El recurso a la guerra ya no tendría la capacidad de evitar la crisis —ni siquiera mediante el complejo militar-industrial—, sino que funcionaría como una excusa permanente para posponerla. La guerra encaja con su modo de actuar, pero no depende solo de su voluntad: es el resultado de la convergencia de múltiples factores estructurales, políticos y económicos.

Colombia, al Consejo de Seguridad

El desafío de nuestro tiempo no es sólo detener una guerra en particular, sino desmontar un sistema internacional que se alimenta del conflicto como motor de la historia. La tarea es titánica, pero es la única alternativa a vivir bajo la sombra permanente de la guerra.

Y, ante este mundo, Colombia empieza a ser miembro no permanente del Consejo de Seguridad. Antes, era fácil: Colombia alzaba la mano alineándose con la decisión política de Estados Unidos.

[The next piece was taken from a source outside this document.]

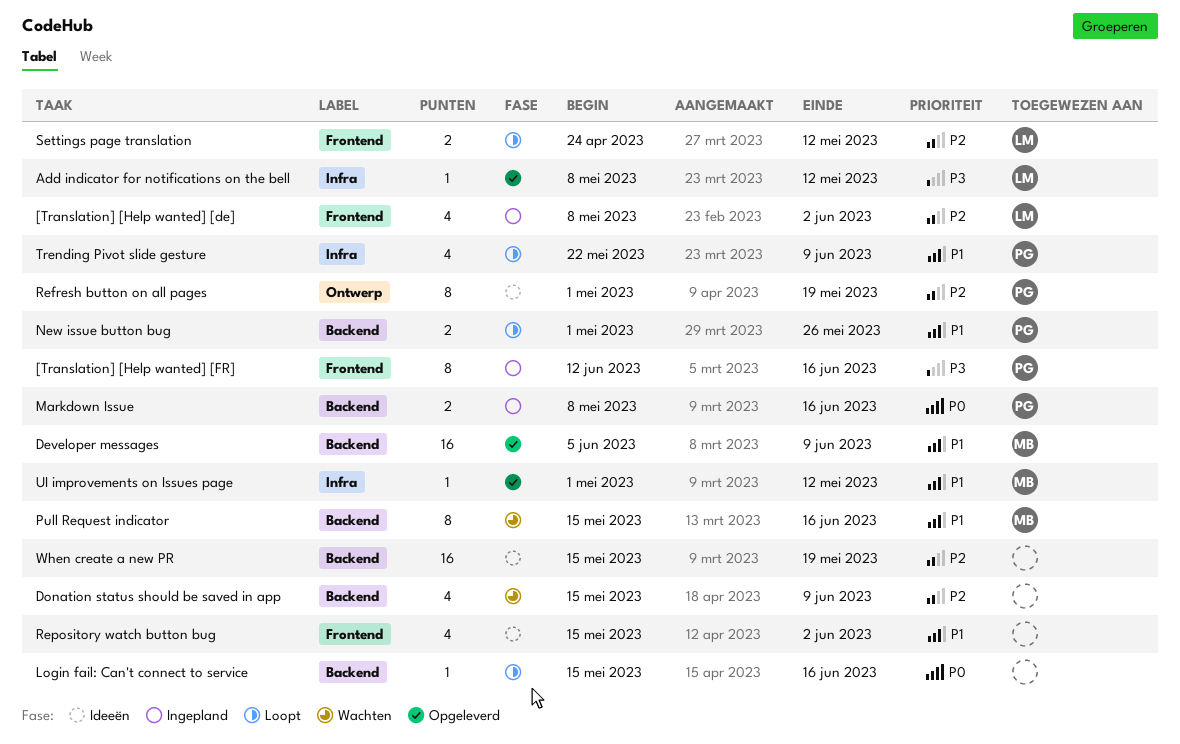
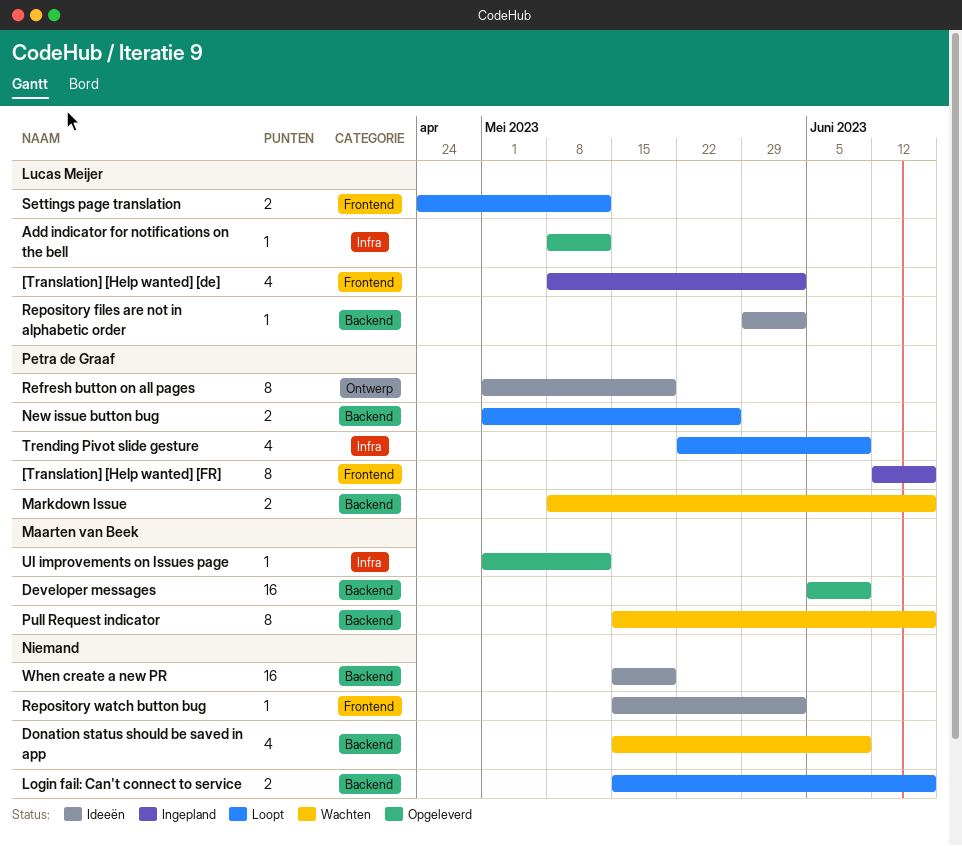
Login fail: Can't connect to service, estimate: 1 -> 2
Markdown Issue, status: Ingepland -> Wachten
Repository files are not in alphabetic order: none -> present
Repository watch button bug, estimate: 4 -> 1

Ahora, necesitamos demostrar que tenemos una política exterior del cambio y eso implica conocer el mundo, estudiar sus conflictos y ser capaces de mantener una postura digna de un país que se considera potencia mundial de vida y que sigue, de verdad, los principios del derecho internacional.

PD: Las opiniones expresadas en este artículo son exclusivamente del autor y no reflejan necesariamente la posición de la institución para la cual trabaja. El autor es el asesor presidencial para Oriente Medio, del gobierno colombiano.